Excerpt provided
Functions are data in Rima, so they go in the table of data (or scope) that you pass into rima.E:
f, x, y = rima.R"f, x, y"
S = { f=rima.F{x, y}(y^x) }
print(rima.E(f(2, 3), S)) --> 9
The list of arguments can contain references or just strings.
Functions "return" the result of evaluating their expression - which could well be an expression:
f, x, y = rima.R"f, x, y"
S = { f=rima.F{"y"}(rima.sin(y)) }
print(rima.E(f(x), S)) --> sin(x)
Function arguments can be expressions, and they'll get symbolic treatment if they're not defined:
f, x, y = rima.R"f, x, y"
S = { f=rima.F{y}(y*y) }
print(rima.E(f(x^3), S)) --> x^6
If a function uses a reference that doesn't have the same name as an argument,
Rima will look look it up in the global scope.
In this example, the y in x * y is not a function argument,
and is found in the scope passed to rima.E:
f, x, y, a = rima.R"f, x, y, a"
F = rima.F{x}(x * y)
print(rima.E(f(a), { f=F, a=2, y=3 })) --> 6
You can define local variable for a function by passing them as the third argument to rima.func
in the same manner that you pass global variables to rima.E.
Here, y is neither defined as an argument or in the global scope,
but in the function's local scope.
f, x, y = rima.R"f, x, y"

Written task A
Duplicate the rows from the first one through the line containing "Quinn: 8:00 -> 7:15", both ends included.

Data supplied
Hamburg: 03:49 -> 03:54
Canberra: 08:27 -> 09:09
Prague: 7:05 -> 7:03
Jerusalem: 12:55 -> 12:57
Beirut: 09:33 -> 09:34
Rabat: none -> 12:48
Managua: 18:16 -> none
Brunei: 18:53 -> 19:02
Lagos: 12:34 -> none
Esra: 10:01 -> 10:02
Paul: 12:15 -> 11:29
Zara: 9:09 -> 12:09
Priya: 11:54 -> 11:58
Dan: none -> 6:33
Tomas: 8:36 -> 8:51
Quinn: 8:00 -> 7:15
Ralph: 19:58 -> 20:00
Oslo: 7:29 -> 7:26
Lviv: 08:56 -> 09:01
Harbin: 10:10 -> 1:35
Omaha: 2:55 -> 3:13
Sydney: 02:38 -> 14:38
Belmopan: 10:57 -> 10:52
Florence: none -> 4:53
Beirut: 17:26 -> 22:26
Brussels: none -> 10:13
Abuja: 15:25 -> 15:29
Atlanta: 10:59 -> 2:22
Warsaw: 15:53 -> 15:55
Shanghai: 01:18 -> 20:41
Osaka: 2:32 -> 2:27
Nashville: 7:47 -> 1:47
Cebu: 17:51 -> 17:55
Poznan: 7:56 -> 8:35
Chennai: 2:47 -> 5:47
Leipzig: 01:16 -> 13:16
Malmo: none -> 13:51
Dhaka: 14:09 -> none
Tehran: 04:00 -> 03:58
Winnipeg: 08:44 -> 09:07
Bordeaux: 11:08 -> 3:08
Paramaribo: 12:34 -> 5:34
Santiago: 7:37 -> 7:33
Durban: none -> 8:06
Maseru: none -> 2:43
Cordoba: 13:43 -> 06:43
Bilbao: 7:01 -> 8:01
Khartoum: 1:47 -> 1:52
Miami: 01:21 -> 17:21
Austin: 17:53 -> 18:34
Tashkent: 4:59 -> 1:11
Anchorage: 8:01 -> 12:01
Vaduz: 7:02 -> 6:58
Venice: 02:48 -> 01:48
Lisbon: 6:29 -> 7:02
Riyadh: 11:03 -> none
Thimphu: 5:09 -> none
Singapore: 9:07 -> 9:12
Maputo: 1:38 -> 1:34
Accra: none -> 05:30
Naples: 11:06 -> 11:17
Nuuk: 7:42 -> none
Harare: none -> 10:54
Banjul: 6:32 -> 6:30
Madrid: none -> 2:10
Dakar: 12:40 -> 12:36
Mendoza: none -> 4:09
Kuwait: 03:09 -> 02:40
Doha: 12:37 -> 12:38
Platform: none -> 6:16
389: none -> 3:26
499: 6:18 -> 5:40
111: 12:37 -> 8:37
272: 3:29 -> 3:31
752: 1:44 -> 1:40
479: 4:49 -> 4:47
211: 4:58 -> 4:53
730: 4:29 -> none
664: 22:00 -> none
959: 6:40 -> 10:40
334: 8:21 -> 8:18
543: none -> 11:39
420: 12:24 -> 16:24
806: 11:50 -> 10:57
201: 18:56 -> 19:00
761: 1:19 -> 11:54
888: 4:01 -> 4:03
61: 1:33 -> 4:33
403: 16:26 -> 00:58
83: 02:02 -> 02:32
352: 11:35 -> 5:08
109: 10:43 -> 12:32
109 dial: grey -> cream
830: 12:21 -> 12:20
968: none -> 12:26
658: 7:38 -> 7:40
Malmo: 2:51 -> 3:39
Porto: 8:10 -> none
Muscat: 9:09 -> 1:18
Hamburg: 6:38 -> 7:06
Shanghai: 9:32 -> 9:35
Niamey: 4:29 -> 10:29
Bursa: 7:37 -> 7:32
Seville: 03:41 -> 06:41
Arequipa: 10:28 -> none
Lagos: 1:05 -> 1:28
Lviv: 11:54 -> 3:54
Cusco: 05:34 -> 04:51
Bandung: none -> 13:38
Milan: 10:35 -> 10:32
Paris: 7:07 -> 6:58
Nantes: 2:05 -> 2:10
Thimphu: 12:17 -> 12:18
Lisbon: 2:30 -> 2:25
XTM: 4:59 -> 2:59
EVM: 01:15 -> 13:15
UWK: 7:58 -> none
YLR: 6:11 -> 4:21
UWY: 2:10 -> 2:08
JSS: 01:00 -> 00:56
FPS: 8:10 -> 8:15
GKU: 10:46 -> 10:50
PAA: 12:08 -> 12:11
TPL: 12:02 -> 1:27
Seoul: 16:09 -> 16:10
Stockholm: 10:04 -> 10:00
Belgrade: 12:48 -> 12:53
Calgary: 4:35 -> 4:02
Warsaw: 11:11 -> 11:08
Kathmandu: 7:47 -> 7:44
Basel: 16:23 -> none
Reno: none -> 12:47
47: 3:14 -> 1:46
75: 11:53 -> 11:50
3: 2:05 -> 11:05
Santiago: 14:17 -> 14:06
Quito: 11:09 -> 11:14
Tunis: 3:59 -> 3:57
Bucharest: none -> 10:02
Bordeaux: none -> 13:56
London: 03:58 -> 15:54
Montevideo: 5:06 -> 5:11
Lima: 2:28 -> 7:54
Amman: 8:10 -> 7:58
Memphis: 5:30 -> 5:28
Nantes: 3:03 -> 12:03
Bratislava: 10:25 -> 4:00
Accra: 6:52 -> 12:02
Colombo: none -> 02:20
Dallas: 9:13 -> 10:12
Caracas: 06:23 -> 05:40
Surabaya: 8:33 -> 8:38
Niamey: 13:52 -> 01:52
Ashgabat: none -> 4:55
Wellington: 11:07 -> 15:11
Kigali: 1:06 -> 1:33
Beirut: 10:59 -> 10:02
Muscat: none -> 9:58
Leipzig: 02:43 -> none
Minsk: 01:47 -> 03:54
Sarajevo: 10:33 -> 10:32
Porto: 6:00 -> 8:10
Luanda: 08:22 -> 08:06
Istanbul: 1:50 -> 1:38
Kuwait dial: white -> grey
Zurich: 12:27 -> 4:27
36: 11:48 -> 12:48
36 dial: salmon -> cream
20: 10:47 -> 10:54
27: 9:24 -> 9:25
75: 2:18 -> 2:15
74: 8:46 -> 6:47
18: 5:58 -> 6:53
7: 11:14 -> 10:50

Written task B
Set down, word for word, the part of the excerpt on Rima functions between "In this example, the" and "function's local scope.", inclusive.

Final answer A
Hamburg: 03:49 -> 03:54
Canberra: 08:27 -> 09:09
Prague: 7:05 -> 7:03
Jerusalem: 12:55 -> 12:57
Beirut: 09:33 -> 09:34
Rabat: none -> 12:48
Managua: 18:16 -> none
Brunei: 18:53 -> 19:02
Lagos: 12:34 -> none
Esra: 10:01 -> 10:02
Paul: 12:15 -> 11:29
Zara: 9:09 -> 12:09
Priya: 11:54 -> 11:58
Dan: none -> 6:33
Tomas: 8:36 -> 8:51
Quinn: 8:00 -> 7:15

Final answer B
In this example, the y in x * y is not a function argument,
and is found in the scope passed to rima.E:
f, x, y, a = rima.R"f, x, y, a"
F = rima.F{x}(x * y)
print(rima.E(f(a), { f=F, a=2, y=3 })) --> 6
You can define local variable for a function by passing them as the third argument to rima.func
in the same manner that you pass global variables to rima.E.
Here, y is neither defined as an argument or in the global scope,
but in the function's local scope.